# Merry Christmas; schutzhund style!



## elisabeth_00117 (May 17, 2009)

We didn't do a tree this year so had to be creative when it came to our Christmas cards...


----------



## rangersdad (Sep 20, 2012)

Awesome! Love it! Merry Christmas!


----------



## Wustenbergerland (Nov 29, 2012)

Great German Shepherd dogs pictures with schutzhund style !

Merry Christmas friends...


----------



## Benevolence (Nov 12, 2012)

Hahaha. I like it!

Going to have the sleeves stuffed with chewies and hanging by the fireplace?


----------



## KatsMuse (Jun 5, 2012)

Love it! 

Kat


----------



## wildo (Jul 27, 2006)

Very cool!! That Zefra sure is a looker! I really like her!


----------



## Shade (Feb 20, 2012)

Very creative, great photo!!


----------



## Castlemaid (Jun 29, 2006)

Best. Christmas. Card. EVER!!!! 

Love the Stark's and Zefra's gorgeous, happy smiles!


----------



## onyx'girl (May 18, 2007)

You have green blinds? 
Merry Christmas to Stark and Zefra!


----------



## elisabeth_00117 (May 17, 2009)

Thanks everyone.

@ Jane - yes....most clubs around here do....lol. The company is RedlineK9 I believe. Dogsport gear and akk-k9 carry them.


----------



## elisabeth_00117 (May 17, 2009)

Benevolence said:


> Hahaha. I like it!
> 
> Going to have the sleeves stuffed with chewies and hanging by the fireplace?

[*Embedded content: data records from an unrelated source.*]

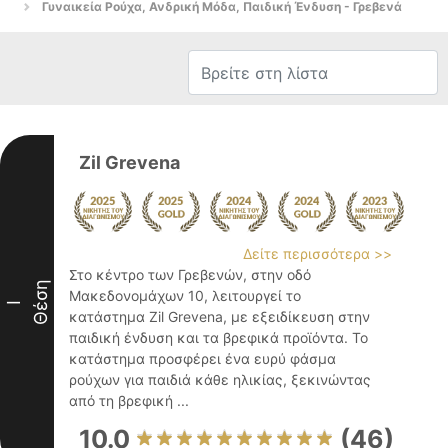
Γυναικεία Ρούχα, Ανδρική Μόδα, Παιδική Ένδυση - Γρεβενά
Zil Grevena
Δείτε περισσότερα >>
Στο κέντρο των Γρεβενών, στην οδό
Θέση
Μακεδονομάχων 10, λειτουργεί το
I
κατάστημα Zil Grevena, με εξειδίκευση στην
παιδική ένδυση και τα βρεφικά προϊόντα. Το
κατάστημα προσφέρει ένα ευρύ φάσμα
ρούχων για παιδιά κάθε ηλικίας, ξεκινώντας
από τη βρεφική ...
10.0
(46)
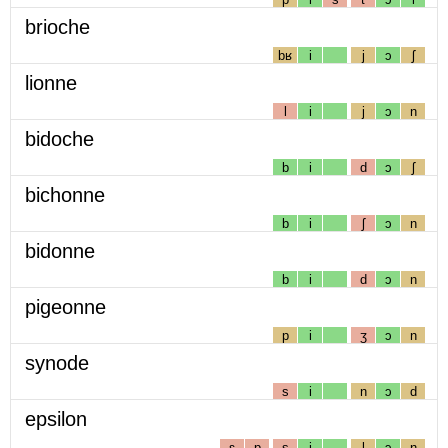
brioche
bʁ
i
j
ɔ
ʃ
lionne
l
i
j
ɔ
n
bidoche
b
i
d
ɔ
ʃ
bichonne
b
i
ʃ
ɔ
n
bidonne
b
i
d
ɔ
n
pigeonne
p
i
ʒ
ɔ
n
synode
s
i
n
ɔ
d
epsilon
ɛ
p
s
i
l
ɔ
n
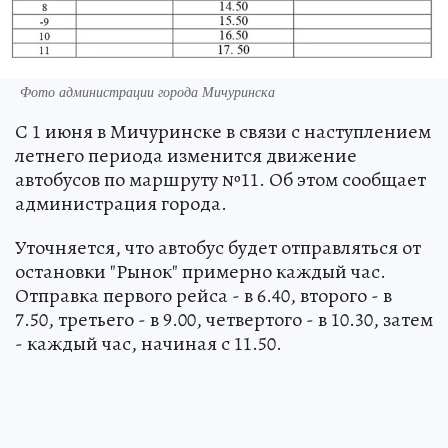
Фото администрации города Мичуринска
С 1 июня в Мичуринске в связи с наступлением
летнего периода изменится движение
автобусов по маршруту №11. Об этом сообщает
администрация города.
Уточняется, что автобус будет отправляться от
остановки "Рынок" примерно каждый час.
Отправка первого рейса - в 6.40, второго - в
7.50, третьего - в 9.00, четвертого - в 10.30, затем
- каждый час, начиная с 11.50.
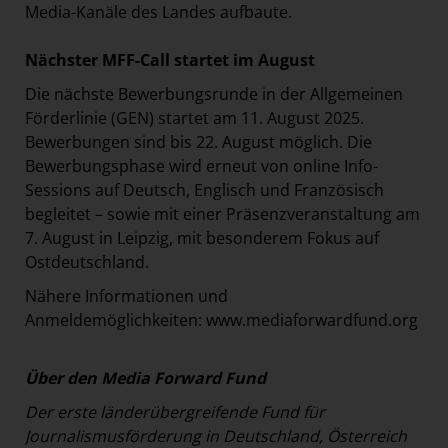
Media-Kanäle des Landes aufbaute.
Nächster MFF-Call startet im August
Die nächste Bewerbungsrunde in der Allgemeinen
Förderlinie (GEN) startet am 11. August 2025.
Bewerbungen sind bis 22. August möglich. Die
Bewerbungsphase wird erneut von online Info-
Sessions auf Deutsch, Englisch und Französisch
begleitet – sowie mit einer Präsenzveranstaltung am
7. August in Leipzig, mit besonderem Fokus auf
Ostdeutschland.
Nähere Informationen und
Anmeldemöglichkeiten:
www.mediaforwardfund.org
Über den Media Forward Fund
Der erste länderübergreifende Fund für
Journalismusförderung in Deutschland, Österreich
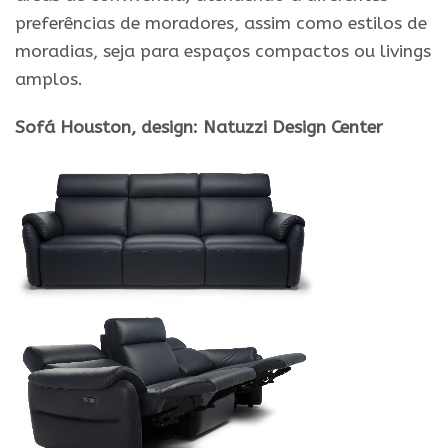
preferências de moradores, assim como estilos de
moradias, seja para espaços compactos ou livings
amplos.
Sofá Houston, design: Natuzzi Design Center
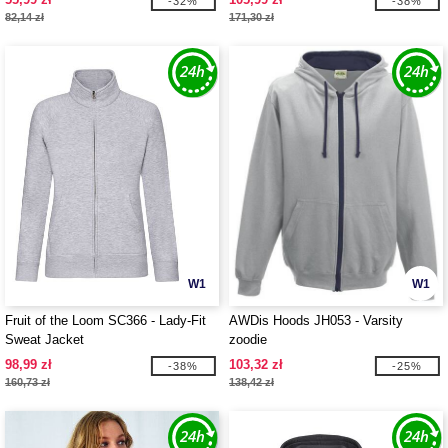
-32%
-38%
82,14 zł
171,30 zł
W1
W1
Fruit of the Loom SC366 - Lady-Fit
AWDis Hoods JH053 - Varsity
Sweat Jacket
zoodie
98,99 zł
103,32 zł
-38%
-25%
160,73 zł
138,42 zł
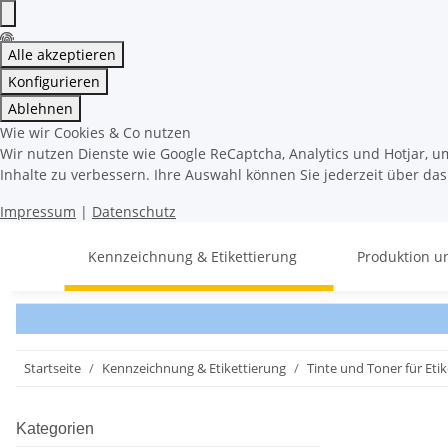
Alle akzeptieren
Konfigurieren
Ablehnen
Wie wir Cookies & Co nutzen
Wir nutzen Dienste wie Google ReCaptcha, Analytics und Hotjar, u
Inhalte zu verbessern. Ihre Auswahl können Sie jederzeit über da
Impressum
|
Datenschutz
Kennzeichnung & Etikettierung
Produktion u
Startseite
Kennzeichnung & Etikettierung
Tinte und Toner für Eti
Kategorien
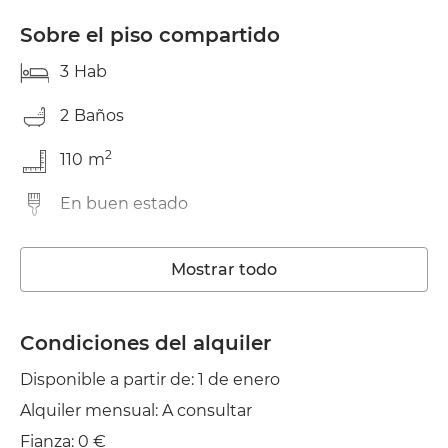
Sobre el piso compartido
3
Hab
2
Baños
2
110
m
En buen estado
Lavadora
Mostrar todo
Ascensor
Piscina Comunitaria
Condiciones del alquiler
Disponible a partir de: 1 de enero
Wifi
Alquiler mensual: A consultar
TV
Fianza: 0 €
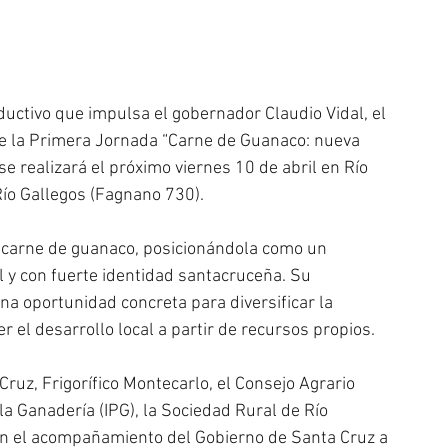
ductivo que impulsa el gobernador Claudio Vidal, el 
 de la Primera Jornada “Carne de Guanaco: nueva 
e realizará el próximo viernes 10 de abril en Río 
Río Gallegos (Fagnano 730).
carne de guanaco, posicionándola como un 
l y con fuerte identidad santacruceña. Su 
a oportunidad concreta para diversificar la 
r el desarrollo local a partir de recursos propios.
ruz, Frigorífico Montecarlo, el Consejo Agrario 
la Ganadería (IPG), la Sociedad Rural de Río 
on el acompañamiento del Gobierno de Santa Cruz a 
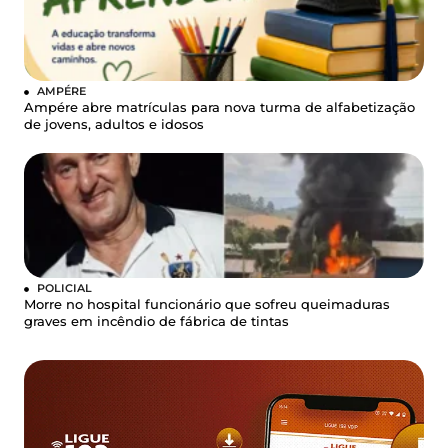
AMPÉRE
Ampére abre matrículas para nova turma de alfabetização
de jovens, adultos e idosos
POLICIAL
Morre no hospital funcionário que sofreu queimaduras
graves em incêndio de fábrica de tintas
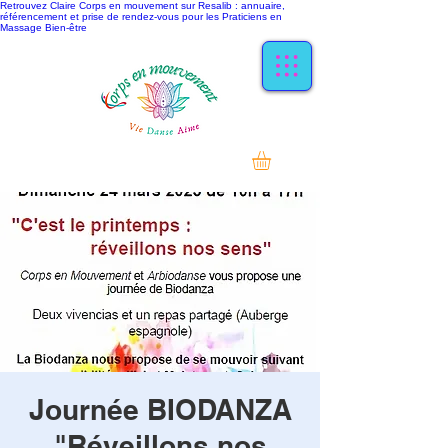
Retrouvez Claire Corps en mouvement sur Resalib : annuaire,
référencement et prise de rendez-vous pour les Praticiens en
Massage Bien-être
Journée BIODANZA
"Réveillons nos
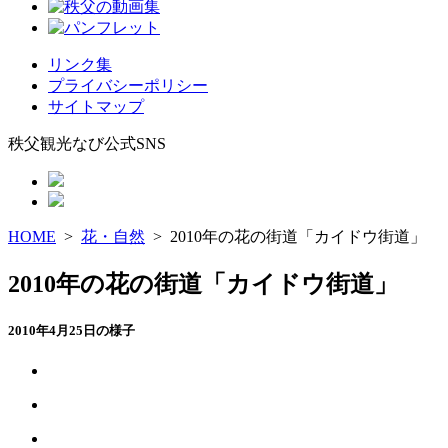
リンク集
プライバシーポリシー
サイトマップ
秩父観光なび公式SNS
HOME
>
花・自然
> 2010年の花の街道「カイドウ街道」
2010年の花の街道「カイドウ街道」
2010年4月25日の様子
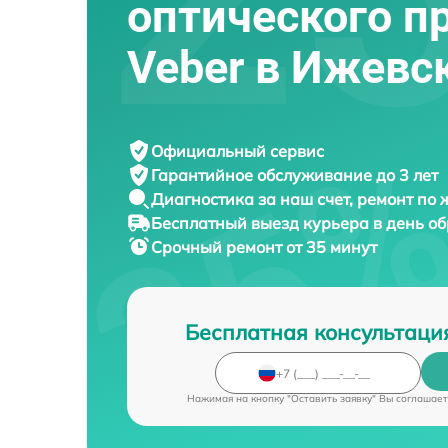
оптического п
Veber в Ижевс
Официальный сервис
Гарантийное обслуживание
до 3 лет
Диагностика за наш счет,
ремонт по
Бесплатный выезд курьера
в день о
Срочный ремонт
от 35 минут
Бесплатная консультаци
Нажимая на кнопку "Оставить заявку" Вы соглашает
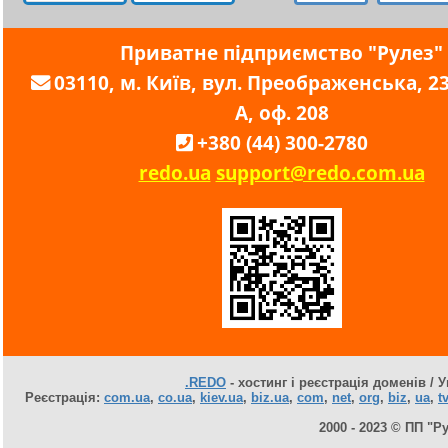
Приватне підприємство "Рулез"
03110, м. Київ, вул. Преображенська, 23,
А, оф. 208
+380 (44) 300-2780
redo.ua
support@redo.com.ua
.REDO
- хостинг і реєстрація доменів / У
Реєстрація:
com.ua
,
co.ua
,
kiev.ua
,
biz.ua
,
com
,
net
,
org
,
biz
,
ua
,
tv
2000 - 2023 © ПП "Р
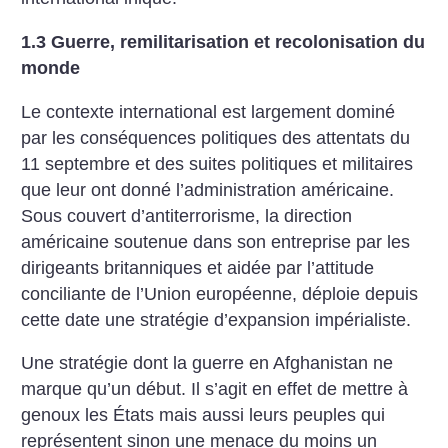
1.3 Guerre, remilitarisation et recolonisation du
monde
Le contexte international est largement dominé
par les conséquences politiques des attentats du
11 septembre et des suites politiques et militaires
que leur ont donné l’administration américaine.
Sous couvert d’antiterrorisme, la direction
américaine soutenue dans son entreprise par les
dirigeants britanniques et aidée par l’attitude
conciliante de l’Union européenne, déploie depuis
cette date une stratégie d’expansion impérialiste.
Une stratégie dont la guerre en Afghanistan ne
marque qu’un début. Il s’agit en effet de mettre à
genoux les États mais aussi leurs peuples qui
représentent sinon une menace du moins un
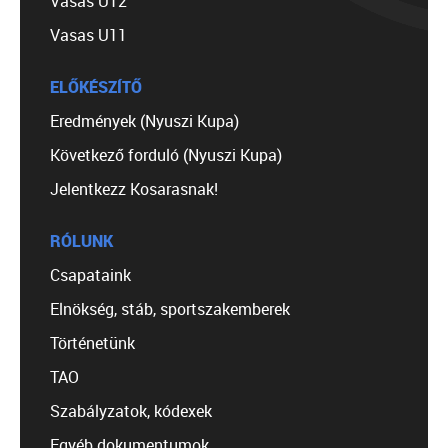
Vasas U12
Vasas U11
ELŐKÉSZÍTŐ
Eredmények (Nyuszi Kupa)
Következő forduló (Nyuszi Kupa)
Jelentkezz Kosarasnak!
RÓLUNK
Csapataink
Elnökség, stáb, sportszakemberek
Történetünk
TAO
Szabályzatok, kódexek
Egyéb dokumentumok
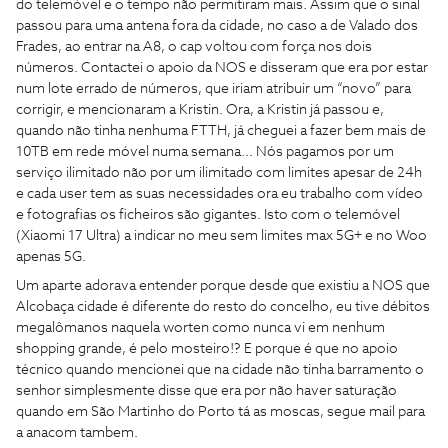
do telemóvel e o tempo não permitiram mais. Assim que o sinal
passou para uma antena fora da cidade, no caso a de Valado dos
Frades, ao entrar na A8, o cap voltou com força nos dois
números. Contactei o apoio da NOS e disseram que era por estar
num lote errado de números, que iriam atribuir um “novo” para
corrigir, e mencionaram a Kristin. Ora, a Kristin já passou e,
quando não tinha nenhuma FTTH, já cheguei a fazer bem mais de
10TB em rede móvel numa semana... Nós pagamos por um
serviço ilimitado não por um ilimitado com limites apesar de 24h
e cada user tem as suas necessidades ora eu trabalho com vídeo
e fotografias os ficheiros são gigantes. Isto com o telemóvel
(Xiaomi 17 Ultra) a indicar no meu sem limites max 5G+ e no Woo
apenas 5G.
Um aparte adorava entender porque desde que existiu a NOS que
Alcobaça cidade é diferente do resto do concelho, eu tive débitos
megalômanos naquela worten como nunca vi em nenhum
shopping grande, é pelo mosteiro!? E porque é que no apoio
técnico quando mencionei que na cidade não tinha barramento o
senhor simplesmente disse que era por não haver saturação
quando em São Martinho do Porto tá as moscas, segue mail para
a anacom tambem.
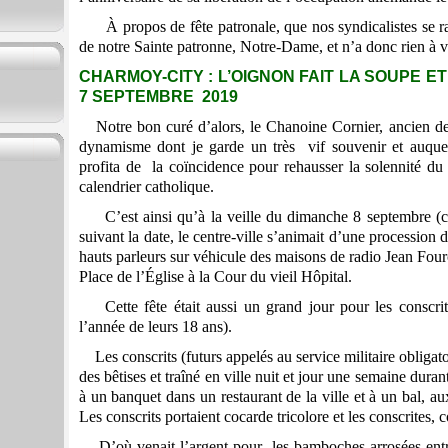
À propos de fête patronale, que nos syndicalistes se ra
de notre Sainte patronne, Notre-Dame, et n’a donc rien à
CHARMOY-CITY : L’OIGNON FAIT LA SOUPE ET 
7 SEPTEMBRE 2019
Notre bon curé d’alors, le Chanoine Cornier, ancien d
dynamisme dont je garde un très vif souvenir et auque
profita de la coïncidence pour rehausser la solennité du
calendrier catholique.
C’est ainsi qu’à la veille du dimanche 8 septembre (
suivant la date, le centre-ville s’animait d’une procession d
hauts parleurs sur véhicule des maisons de radio Jean Fou
Place de l’Église à la Cour du vieil Hôpital.
Cette fête était aussi un grand jour pour les conscrits
l’année de leurs 18 ans).
Les conscrits (futurs appelés au service militaire obligato
des bêtises et traîné en ville nuit et jour une semaine duran
à un banquet dans un restaurant de la ville et à un bal, aux
Les conscrits portaient cocarde tricolore et les conscrites,
D’où venait l’argent pour les bamboches arrosées entre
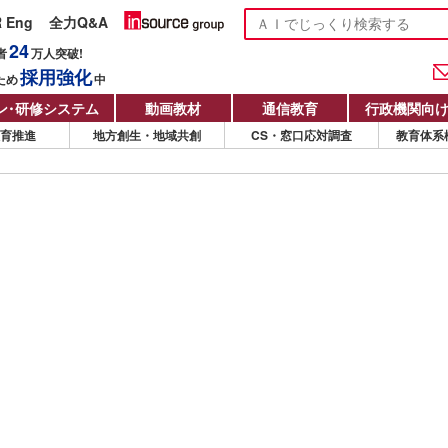
R Eng
全力Q&A
24
者
万人
突破!
採用強化
ため
中
ン
・
研修システム
動画教材
通信教育
行政機関向
教育推進
地方創生・地域共創
CS・窓口応対調査
教育体系
サービス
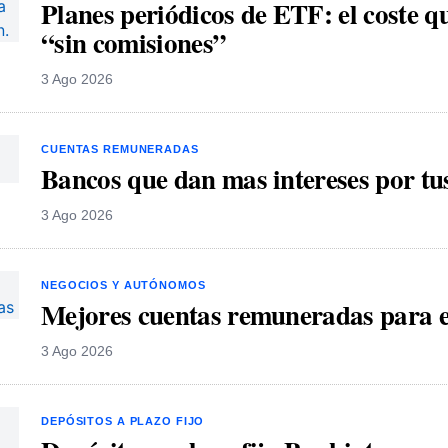
Planes periódicos de ETF: el coste q
“sin comisiones”
3 Ago 2026
CUENTAS REMUNERADAS
Bancos que dan mas intereses por tu
3 Ago 2026
NEGOCIOS Y AUTÓNOMOS
Mejores cuentas remuneradas para 
3 Ago 2026
DEPÓSITOS A PLAZO FIJO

OMG... Great idea for next year's card!


----------



## Suddenly (Nov 15, 2012)

Just Fabulous!!??


Sent from my iPhone using Petguide.com Free App


----------



## Sunflowers (Feb 17, 2012)

:wild:


----------



## 1sttimeforgsd (Jul 29, 2010)

Love it, thanks for sharing. :wub:


----------